Published 1927. British Library VOC/1927/WALKER

Described as a “chorus song”, suggesting it could be sung by a group rather than as a solo, the final lines boldly declare:

I went and done a something

Millions of others couldn’t do

I’m the man who found the straight banana.

To explore these and other banana-related music items in our collections, visit our Explore catalogue and search for “banana music”.

11 April 2017

New folk-dance arrangements discovered

Imogen Holst, who was born on 12 April 1907, is well-known, among her many accomplishments, for her folk-song and folk-dance arrangements. Many of these published volumes, written for a variety of educational and recreational purposes, are available in the printed music collections here at the British Library.

 

 

Recently, however, we have come across a collection of Imogen Holst's folk-dance arrangements in her own hand which never made it into print. The manuscript, along with related correspondence, is contained within our recently-acquired Boosey & Hawkes archive, and gives further insight into Imogen Holst’s editorial approach to folk-song and dance, as well as her tireless commitment to the promotion of British music.

Imogen Holst folk dances

Newly-discovered Imogen Holst folk-dance arrangements in the British Library Boosey & Hawkes Archive. Reproduced with permission of the Holst Foundation

In June 1944, while she was busy running the music course at Dartington Hall, Imogen Holst received an invitation from the music publisher Boosey & Hawkes to edit and arrange two volumes of British folk-songs and dances for piano. She accepted with enthusiasm - ‘I cannot tell you what pleasure your suggestion gave me’ - and within 6 weeks had completed the manuscripts for both volumes.

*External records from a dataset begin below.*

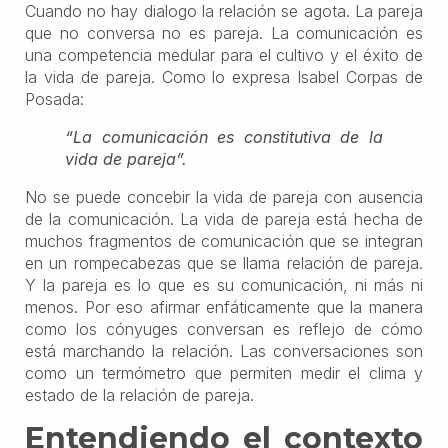
Cuando no hay dialogo la relación se agota. La pareja
que no conversa no es pareja. La comunicación es
una competencia medular para el cultivo y el éxito de
la vida de pareja. Como lo expresa Isabel Corpas de
Posada:
“La comunicación es constitutiva de la
vida de pareja”.
No se puede concebir la vida de pareja con ausencia
de la comunicación. La vida de pareja está hecha de
muchos fragmentos de comunicación que se integran
en un rompecabezas que se llama relación de pareja.
Y la pareja es lo que es su comunicación, ni más ni
menos. Por eso afirmar enfáticamente que la manera
como los cónyuges conversan es reflejo de cómo
está marchando la relación. Las conversaciones son
como un termómetro que permiten medir el clima y
estado de la relación de pareja.
Entendiendo el contexto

The intention of Boosey & Hawkes was to promote the works internationally, capitalizing on pro-British sentiments in countries ‘where everything British will be much more appreciated after the war’. Imogen Holst replied that this was ‘a practical piece of internationalism that appeals to me very strongly’. Proofs for the first volume of folk-songs, complete with French and Spanish (but notably, not German) translations, were ready by January 1945, and publication followed in 1947.

However, the second volume of folk-dances remained in manuscript form. Languishing in the Boosey & Hawkes archive ever since, it contains piano arrangements for around 35 folk-dances from around the British Isles, along with handwritten introductions to both volumes. Imogen Holst had clear ideas about how folk-song and dance should be presented and was assertive about these in her correspondence with the company: ‘I feel very strongly indeed that most editions of traditional tunes are cluttered up with a lot of “expression” marks which might be all right in elaborate “composed” music of the 19th and 20th centuries but which are hopelessly out of place in simple tunes that sing themselves’.

Her keen stylistic sense, along with her understanding of traditional dance forms, also comes across in the introduction to the folk dances: ‘In the following piano arrangements the left hand has to supply the light, rhythmical accompaniment of the missing drum. Instead of providing solid harmonies it must let in the air between each rise and fall of the phrase, lifting the imaginary dancers off their feet’.

The related correspondence in the Boosey & Hawkes archive does not indicate why this second volume was never published. In 1951 Imogen Holst returned the volumes of folk-songs loaned to her by the publisher for the purposes of the project and a rather formal reply from Dr Rosen denied all knowledge of the current state of play regarding her work. By then Imogen Holst was set to leave Dartington and, after a period of travel in India, would soon become assistant to Benjamin Britten. Her subsequent dealings with Boosey & Hawkes were mostly concerned with this new creative partnership.

Emma Greenwood, Music Manuscript and Archival Cataloguer, British Library

 

Note

Imogen Holst, composer, conductor, writer, and administrator, was born on 12 April 1907 and died at Aldeburgh on 9 March 1984. Her archive is held at the Britten-Pears Library and has recently been catalogued as part of the Holst Archive Project. Please note that cataloguing of the Boosey & Hawkes archive at the British Library is ongoing and that access to the archive is limited until the project is complete.